[AVAILABLE DATA Boundary: Start]
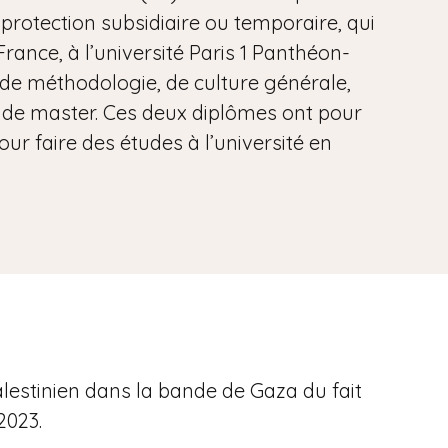
protection subsidiaire ou temporaire, qui
ance, à l’université Paris 1 Panthéon-
 de méthodologie, de culture générale,
e de master. Ces deux diplômes ont pour
ur faire des études à l’université en
lestinien dans la bande de Gaza du fait
2023.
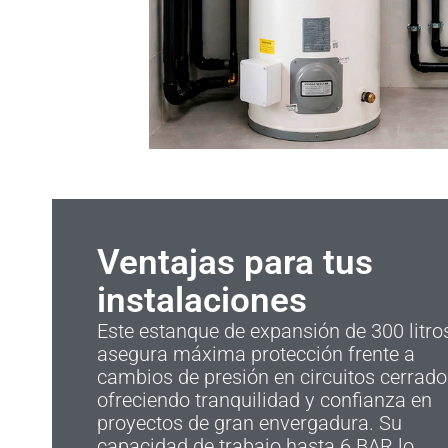
Ventajas para tus
instalaciones
Este estanque de expansión de 300 litro
asegura máxima protección frente a
cambios de presión en circuitos cerrado
ofreciendo tranquilidad y confianza en
proyectos de gran envergadura. Su
capacidad de trabajo hasta 6 BAR lo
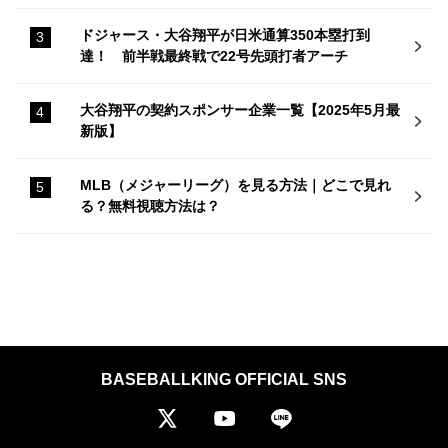
ドジャース・大谷翔平が日米通算350本塁打到
達！ 前半戦最終戦で22号先頭打者アーチ
大谷翔平の契約スポンサー企業一覧【2025年5月最
新版】
MLB（メジャーリーグ）を見る方法｜どこで見れ
る？無料視聴方法は？
BASEBALLKING OFFICIAL SNS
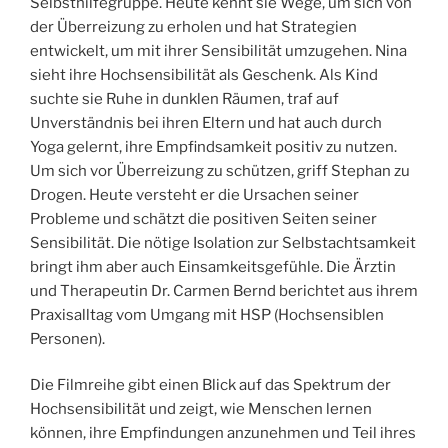
Selbsthilfegruppe. Heute kennt sie Wege, um sich von
der Überreizung zu erholen und hat Strategien
entwickelt, um mit ihrer Sensibilität umzugehen. Nina
sieht ihre Hochsensibilität als Geschenk. Als Kind
suchte sie Ruhe in dunklen Räumen, traf auf
Unverständnis bei ihren Eltern und hat auch durch
Yoga gelernt, ihre Empfindsamkeit positiv zu nutzen.
Um sich vor Überreizung zu schützen, griff Stephan zu
Drogen. Heute versteht er die Ursachen seiner
Probleme und schätzt die positiven Seiten seiner
Sensibilität. Die nötige Isolation zur Selbstachtsamkeit
bringt ihm aber auch Einsamkeitsgefühle. Die Ärztin
und Therapeutin Dr. Carmen Bernd berichtet aus ihrem
Praxisalltag vom Umgang mit HSP (Hochsensiblen
Personen).
Die Filmreihe gibt einen Blick auf das Spektrum der
Hochsensibilität und zeigt, wie Menschen lernen
können, ihre Empfindungen anzunehmen und Teil ihres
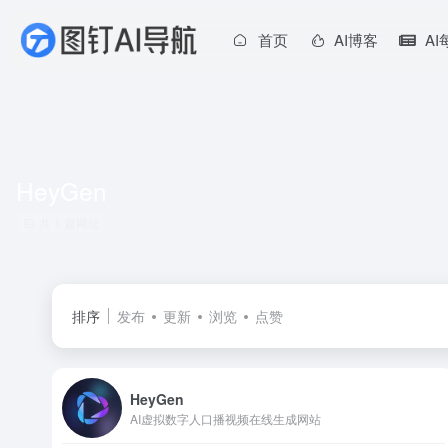
首页
AI博客
A
HeyGen
共 1 篇网址
排序
发布
更新
浏览
点赞
HeyGen
AI虚拟数字人口播视频在线生成网站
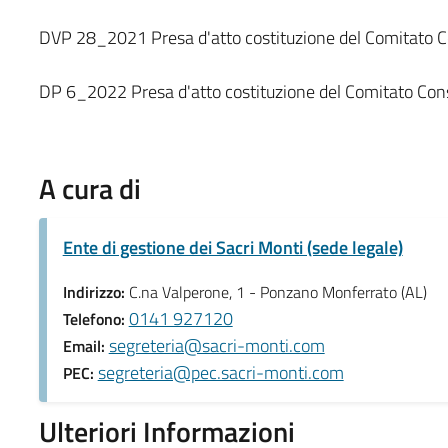
DVP 28_2021 Presa d'atto costituzione del Comitato Co
DP 6_2022 Presa d'atto costituzione del Comitato Cons
A cura di
Ente di gestione dei Sacri Monti (sede legale)
Indirizzo:
C.na Valperone, 1 - Ponzano Monferrato (AL)
0141 927120
Telefono:
segreteria@sacri-monti.com
Email:
segreteria@pec.sacri-monti.com
PEC:
Ulteriori Informazioni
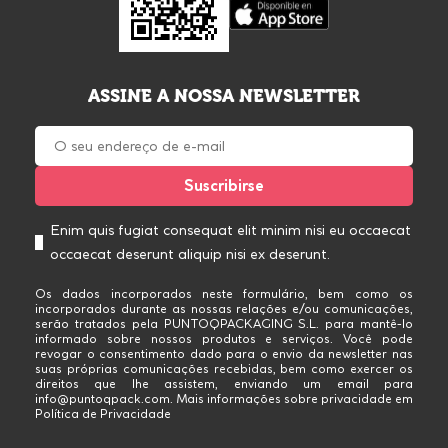
ASSINE A NOSSA NEWSLETTER
Enim quis fugiat consequat elit minim nisi eu occaecat
occaecat deserunt aliquip nisi ex deserunt.
Os dados incorporados neste formulário, bem como os
incorporados durante as nossas relações e/ou comunicações,
serão tratados pela PUNTOQPACKAGING S.L. para mantê-lo
informado sobre nossos produtos e serviços. Você pode
revogar o consentimento dado para o envio da newsletter nas
suas próprias comunicações recebidas, bem como exercer os
direitos que lhe assistem, enviando um email para
info@puntoqpack.com. Mais informações sobre privacidade em
Política de Privacidade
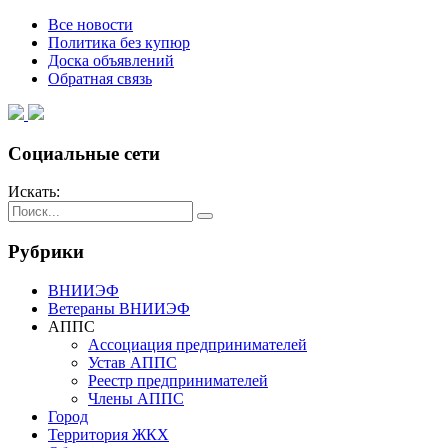
Все новости
Политика без купюр
Доска объявлений
Обратная связь
Социальные сети
Искать:
Рубрики
ВНИИЭФ
Ветераны ВНИИЭФ
АППС
Ассоциация предпринимателей
Устав АППС
Реестр предпринимателей
Члены АППС
Город
Территория ЖКХ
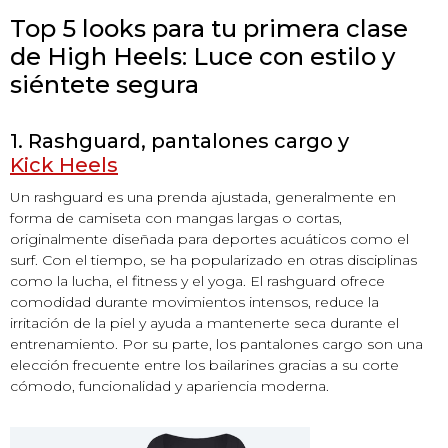
Top 5 looks para tu primera clase
de High Heels: Luce con estilo y
siéntete segura
1. Rashguard, pantalones cargo y
Kick Heels
Un rashguard es una prenda ajustada, generalmente en
forma de camiseta con mangas largas o cortas,
originalmente diseñada para deportes acuáticos como el
surf. Con el tiempo, se ha popularizado en otras disciplinas
como la lucha, el fitness y el yoga. El rashguard ofrece
comodidad durante movimientos intensos, reduce la
irritación de la piel y ayuda a mantenerte seca durante el
entrenamiento. Por su parte, los pantalones cargo son una
elección frecuente entre los bailarines gracias a su corte
cómodo, funcionalidad y apariencia moderna.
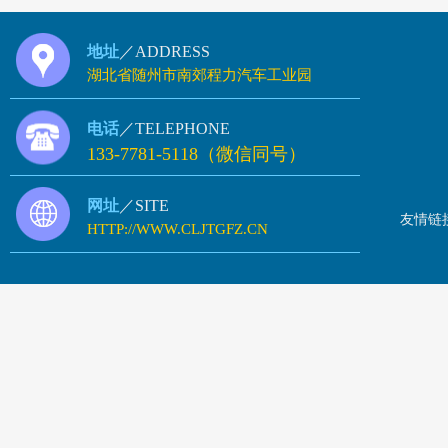
地址
／ADDRESS
湖北省随州市南郊程力汽车工业园
电话
／TELEPHONE
133-7781-5118（微信同号）
网址
／SITE
友情链
HTTP://WWW.CLJTGFZ.CN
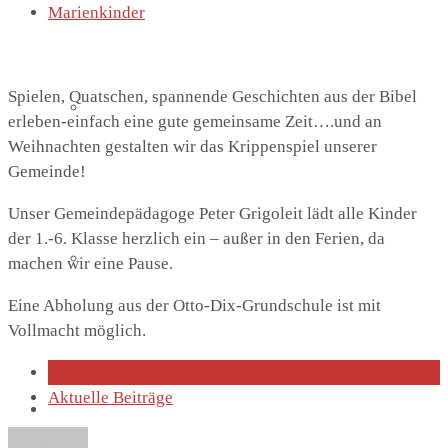
Marienkinder
Spielen, Quatschen, spannende Geschichten aus der Bibel
Lutherhaus
erleben-einfach eine gute gemeinsame Zeit….und an
Weihnachten gestalten wir das Krippenspiel unserer
Gemeinde!
Unser Gemeindepädagoge Peter Grigoleit lädt alle Kinder
der 1.-6. Klasse herzlich ein – außer in den Ferien, da
Partnergemeinde
machen wir eine Pause.
Eine Abholung aus der Otto-Dix-Grundschule ist mit
Vollmacht möglich.
Über den Autor
Aktuelle Beiträge
Predigten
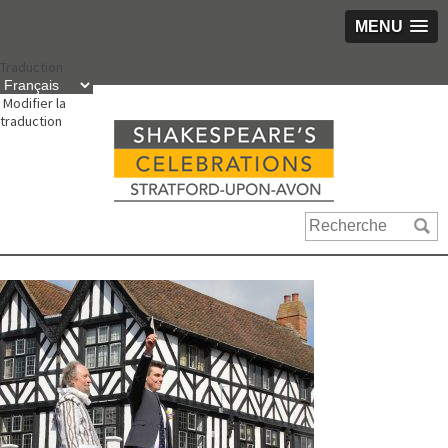
MENU
Aller
Traduction
au
contenu
Modifier la
traduction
[AVAILABLE DATA Boundary: End]
- [REQUIRED WORK] Transcribe, from the material above, the stretch starting at the line with "Die Filmreihe gibt" and ending at the line with "Enim quis fugiat", both included, exactly. Do not carry over pictures.

- [SOLUTION]
Die Filmreihe gibt einen Blick auf das Spektrum der
Hochsensibilität und zeigt, wie Menschen lernen
können, ihre Empfindungen anzunehmen und Teil ihres
首页
AI博客
A
HeyGen
共 1 篇网址
排序
发布
更新
浏览
点赞
HeyGen
AI虚拟数字人口播视频在线生成网站
DVP 28_2021 Presa d'atto costituzione del Comitato Co
DP 6_2022 Presa d'atto costituzione del Comitato Cons
A cura di
Ente di gestione dei Sacri Monti (sede legale)
Indirizzo:
C.na Valperone, 1 - Ponzano Monferrato (AL)
0141 927120
Telefono:
segreteria@sacri-monti.com
Email:
segreteria@pec.sacri-monti.com
PEC:
Ulteriori Informazioni
ASSINE A NOSSA NEWSLETTER
Enim quis fugiat consequat elit minim nisi eu occaecat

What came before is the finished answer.